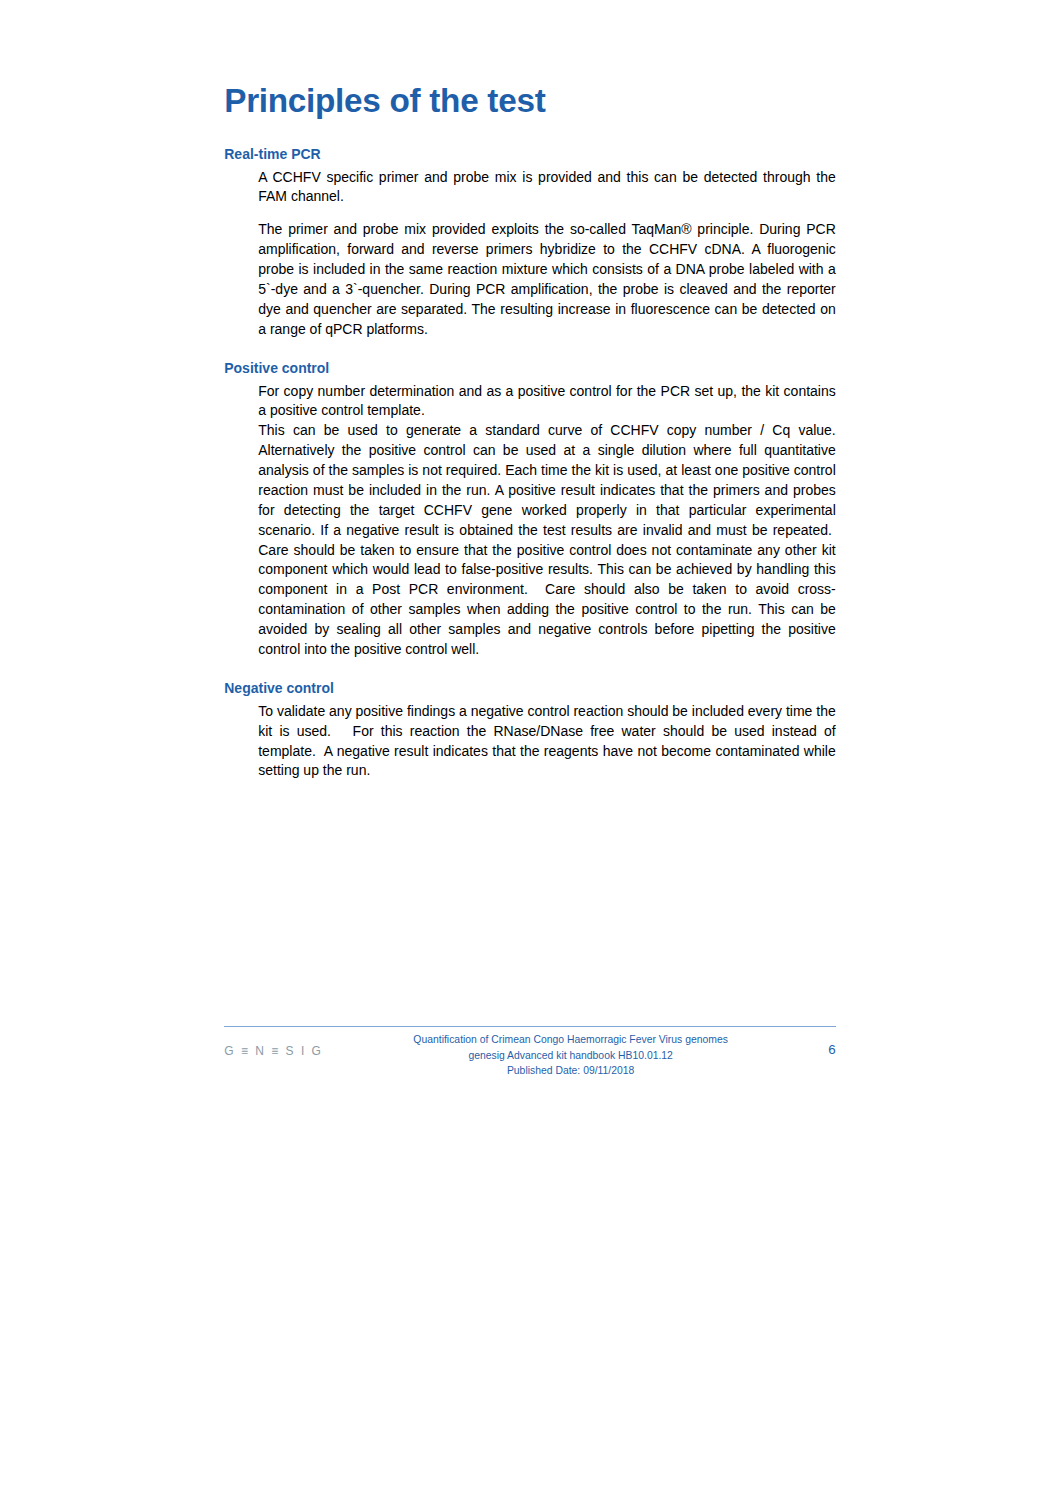Principles of the test
Real-time PCR
A CCHFV specific primer and probe mix is provided and this can be detected through the FAM channel.
The primer and probe mix provided exploits the so-called TaqMan® principle. During PCR amplification, forward and reverse primers hybridize to the CCHFV cDNA. A fluorogenic probe is included in the same reaction mixture which consists of a DNA probe labeled with a 5`-dye and a 3`-quencher. During PCR amplification, the probe is cleaved and the reporter dye and quencher are separated. The resulting increase in fluorescence can be detected on a range of qPCR platforms.
Positive control
For copy number determination and as a positive control for the PCR set up, the kit contains a positive control template.
This can be used to generate a standard curve of CCHFV copy number / Cq value. Alternatively the positive control can be used at a single dilution where full quantitative analysis of the samples is not required. Each time the kit is used, at least one positive control reaction must be included in the run. A positive result indicates that the primers and probes for detecting the target CCHFV gene worked properly in that particular experimental scenario. If a negative result is obtained the test results are invalid and must be repeated. Care should be taken to ensure that the positive control does not contaminate any other kit component which would lead to false-positive results. This can be achieved by handling this component in a Post PCR environment. Care should also be taken to avoid cross-contamination of other samples when adding the positive control to the run. This can be avoided by sealing all other samples and negative controls before pipetting the positive control into the positive control well.
Negative control
To validate any positive findings a negative control reaction should be included every time the kit is used. For this reaction the RNase/DNase free water should be used instead of template. A negative result indicates that the reagents have not become contaminated while setting up the run.
G ≡ N ≡ S I G
Quantification of Crimean Congo Haemorragic Fever Virus genomes
genesig Advanced kit handbook HB10.01.12
Published Date: 09/11/2018
6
---------------
_TASK ITEM_. Search the material above for the string "template", and copy every line in which it turns up.

_ANSWER FOR THIS EXERCISE_.
For copy number determination and as a positive control for the PCR set up, the kit contains a positive control template.
To validate any positive findings a negative control reaction should be included every time the kit is used. For this reaction the RNase/DNase free water should be used instead of template. A negative result indicates that the reagents have not become contaminated while setting up the run.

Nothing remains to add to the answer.